Copy exactly the lines from the start of the material through the line with "cancer stained for". Pictures stay out of the copy.

Information supplied:
------------------------------------------------------------

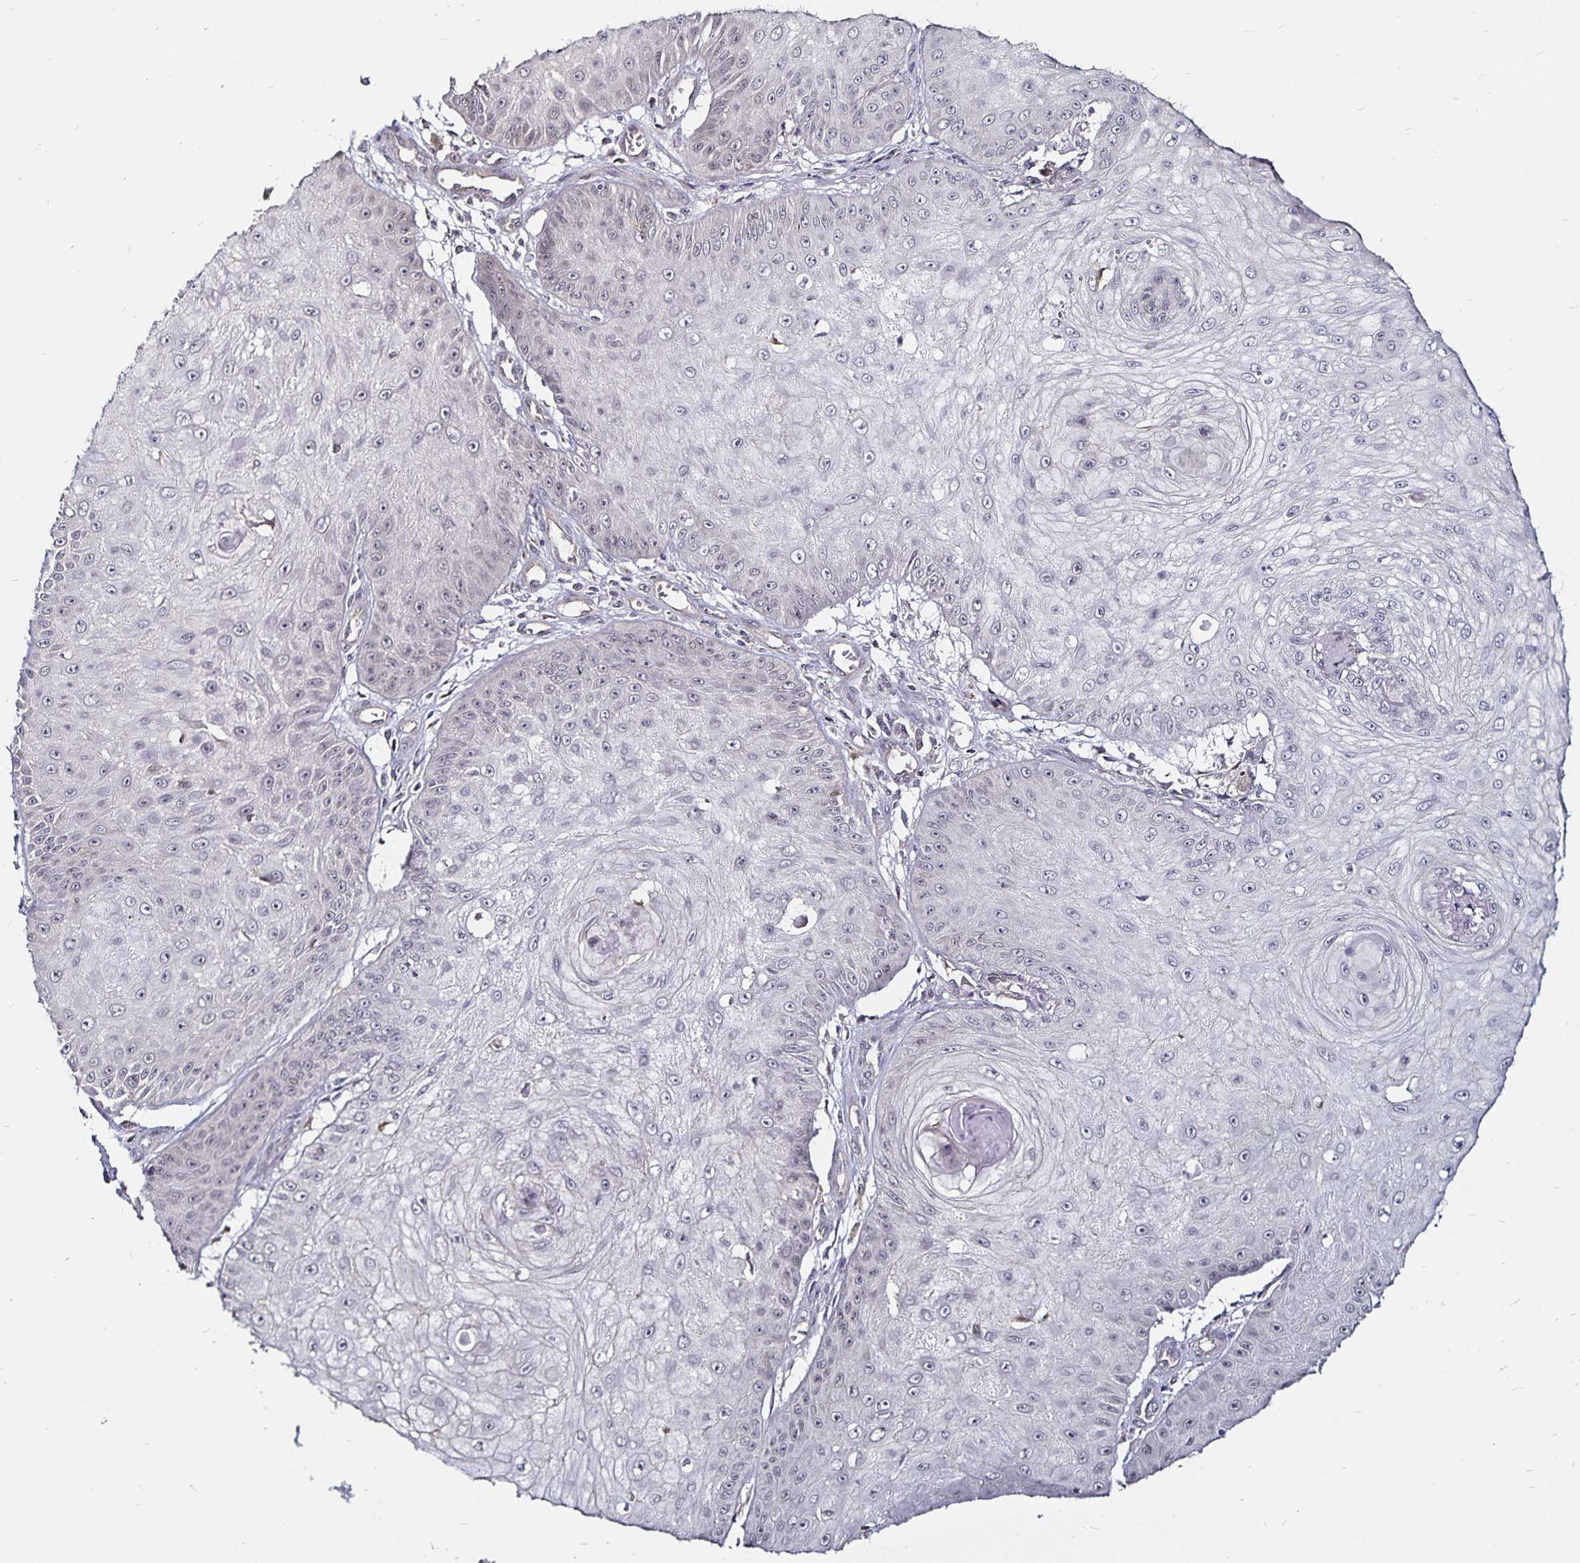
{"staining": {"intensity": "negative", "quantity": "none", "location": "none"}, "tissue": "skin cancer", "cell_type": "Tumor cells", "image_type": "cancer", "snomed": [{"axis": "morphology", "description": "Squamous cell carcinoma, NOS"}, {"axis": "topography", "description": "Skin"}], "caption": "Immunohistochemistry (IHC) of skin cancer (squamous cell carcinoma) displays no staining in tumor cells.", "gene": "CYP27A1", "patient": {"sex": "male", "age": 70}}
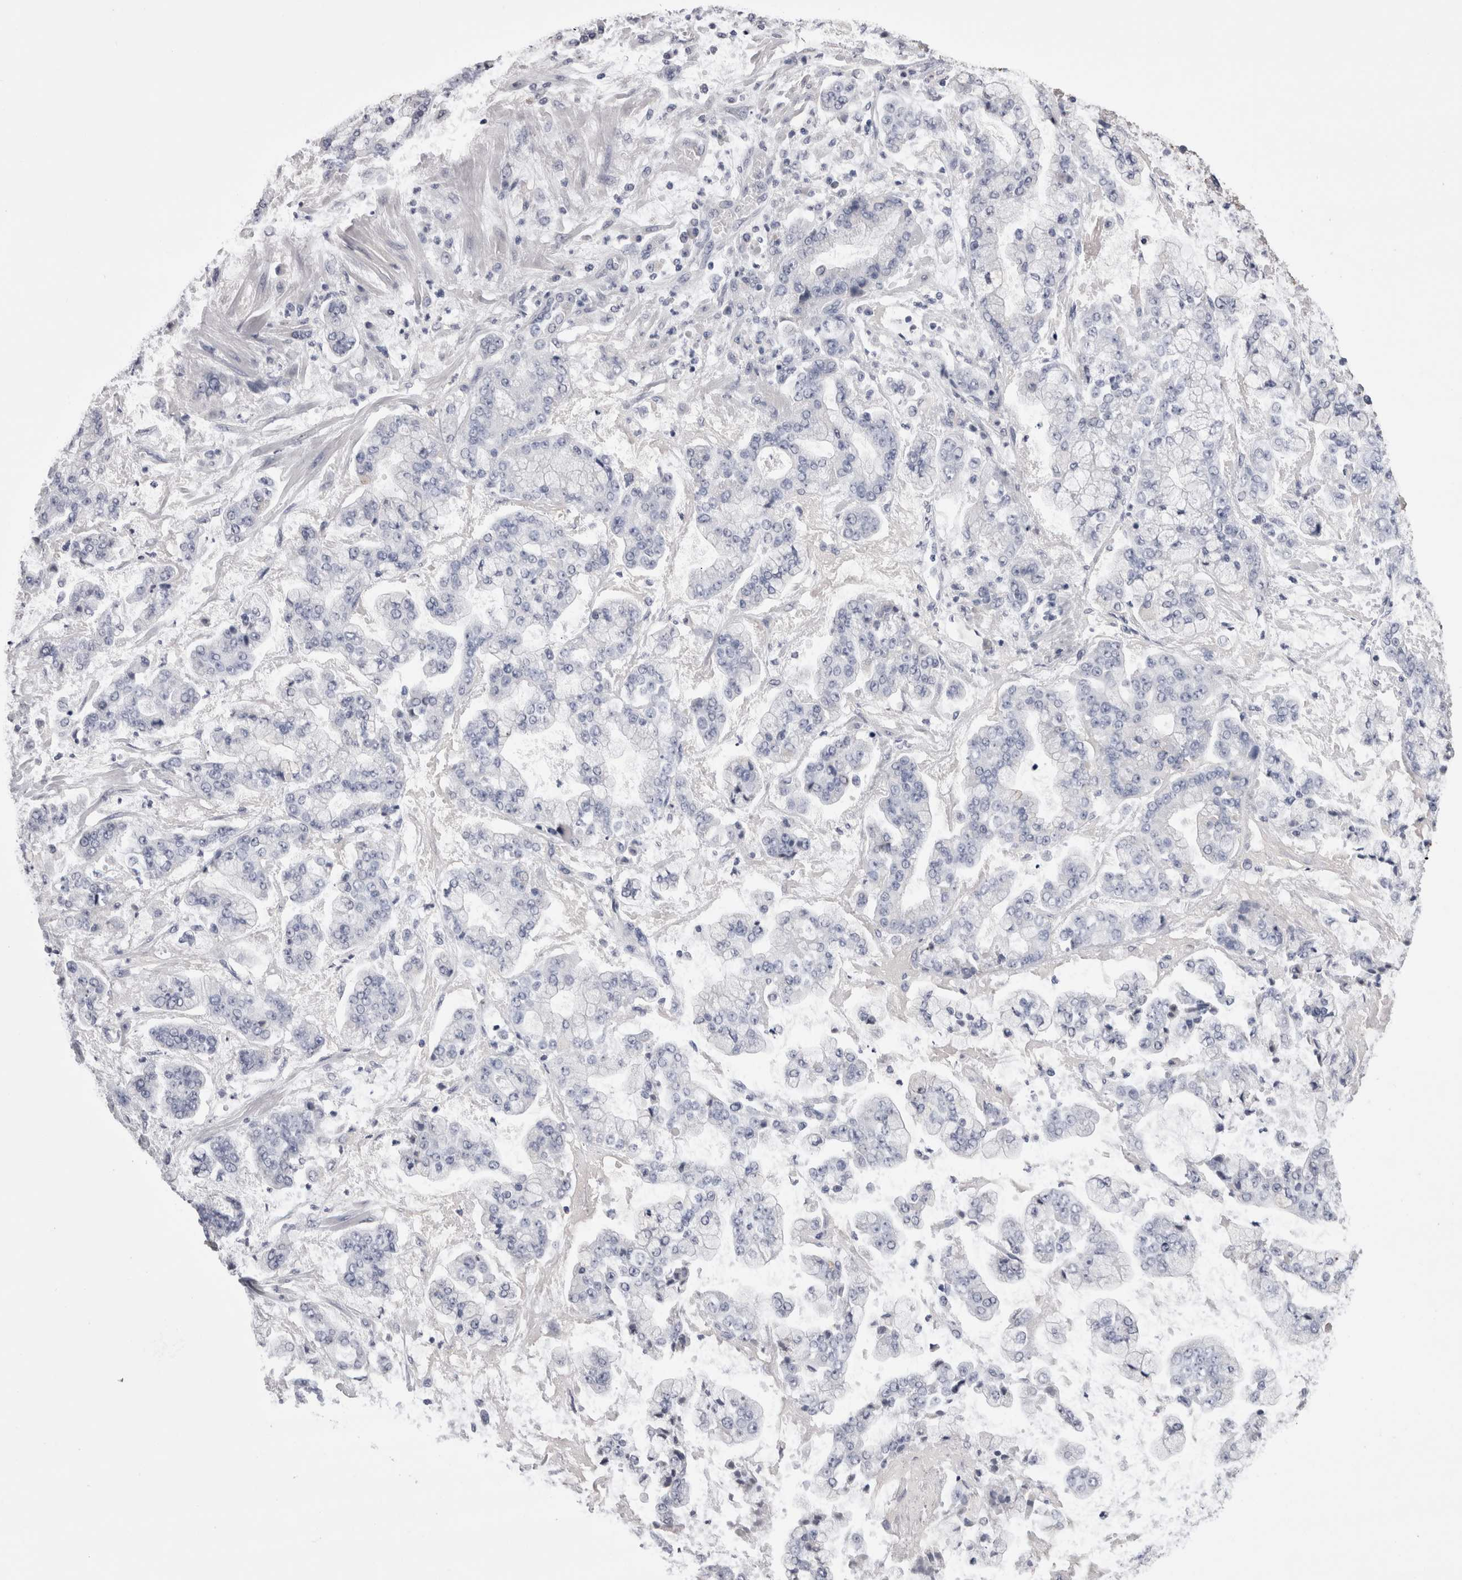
{"staining": {"intensity": "negative", "quantity": "none", "location": "none"}, "tissue": "stomach cancer", "cell_type": "Tumor cells", "image_type": "cancer", "snomed": [{"axis": "morphology", "description": "Adenocarcinoma, NOS"}, {"axis": "topography", "description": "Stomach"}], "caption": "Stomach cancer stained for a protein using IHC demonstrates no positivity tumor cells.", "gene": "CDHR5", "patient": {"sex": "male", "age": 76}}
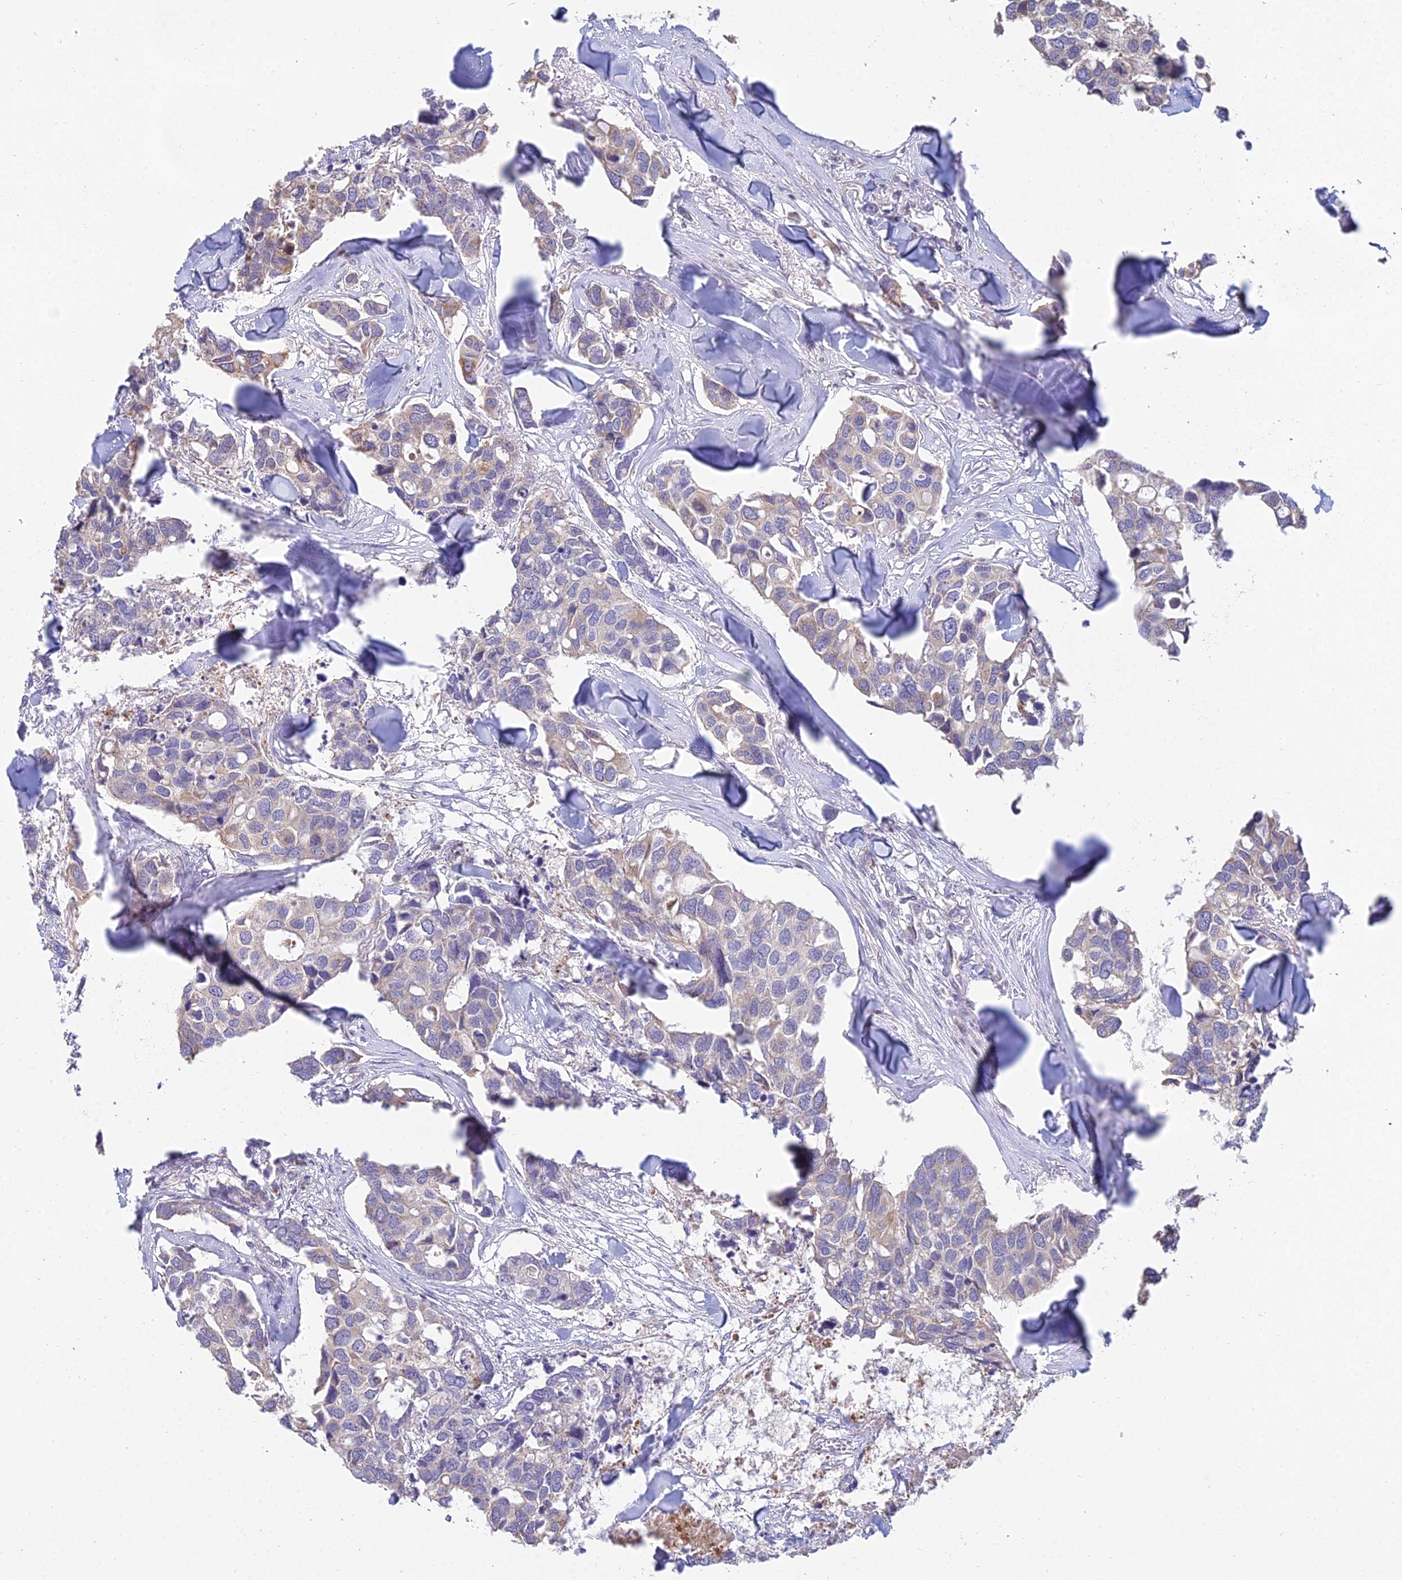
{"staining": {"intensity": "negative", "quantity": "none", "location": "none"}, "tissue": "breast cancer", "cell_type": "Tumor cells", "image_type": "cancer", "snomed": [{"axis": "morphology", "description": "Duct carcinoma"}, {"axis": "topography", "description": "Breast"}], "caption": "A high-resolution photomicrograph shows immunohistochemistry (IHC) staining of breast cancer (infiltrating ductal carcinoma), which reveals no significant staining in tumor cells.", "gene": "CFAP206", "patient": {"sex": "female", "age": 83}}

------------------------------------------------------------

Reply:
{"staining": {"intensity": "negative", "quantity": "none", "location": "none"}, "tissue": "skin cancer", "cell_type": "Tumor cells", "image_type": "cancer", "snomed": [{"axis": "morphology", "description": "Squamous cell carcinoma, NOS"}, {"axis": "topography", "description": "Skin"}], "caption": "Immunohistochemistry (IHC) of skin cancer (squamous cell carcinoma) displays no staining in tumor cells.", "gene": "CYP27A1", "patient": {"sex": "male", "age": 70}}
{"staining": {"intensity": "negative", "quantity": "none", "location": "none"}, "tissue": "stomach cancer", "cell_type": "Tumor cells", "image_type": "cancer", "snomed": [{"axis": "morphology", "description": "Adenocarcinoma, NOS"}, {"axis": "topography", "description": "Stomach"}], "caption": "Stomach cancer stained for a protein using IHC demonstrates no positivity tumor cells.", "gene": "CDHR5", "patient": {"sex": "male", "age": 76}}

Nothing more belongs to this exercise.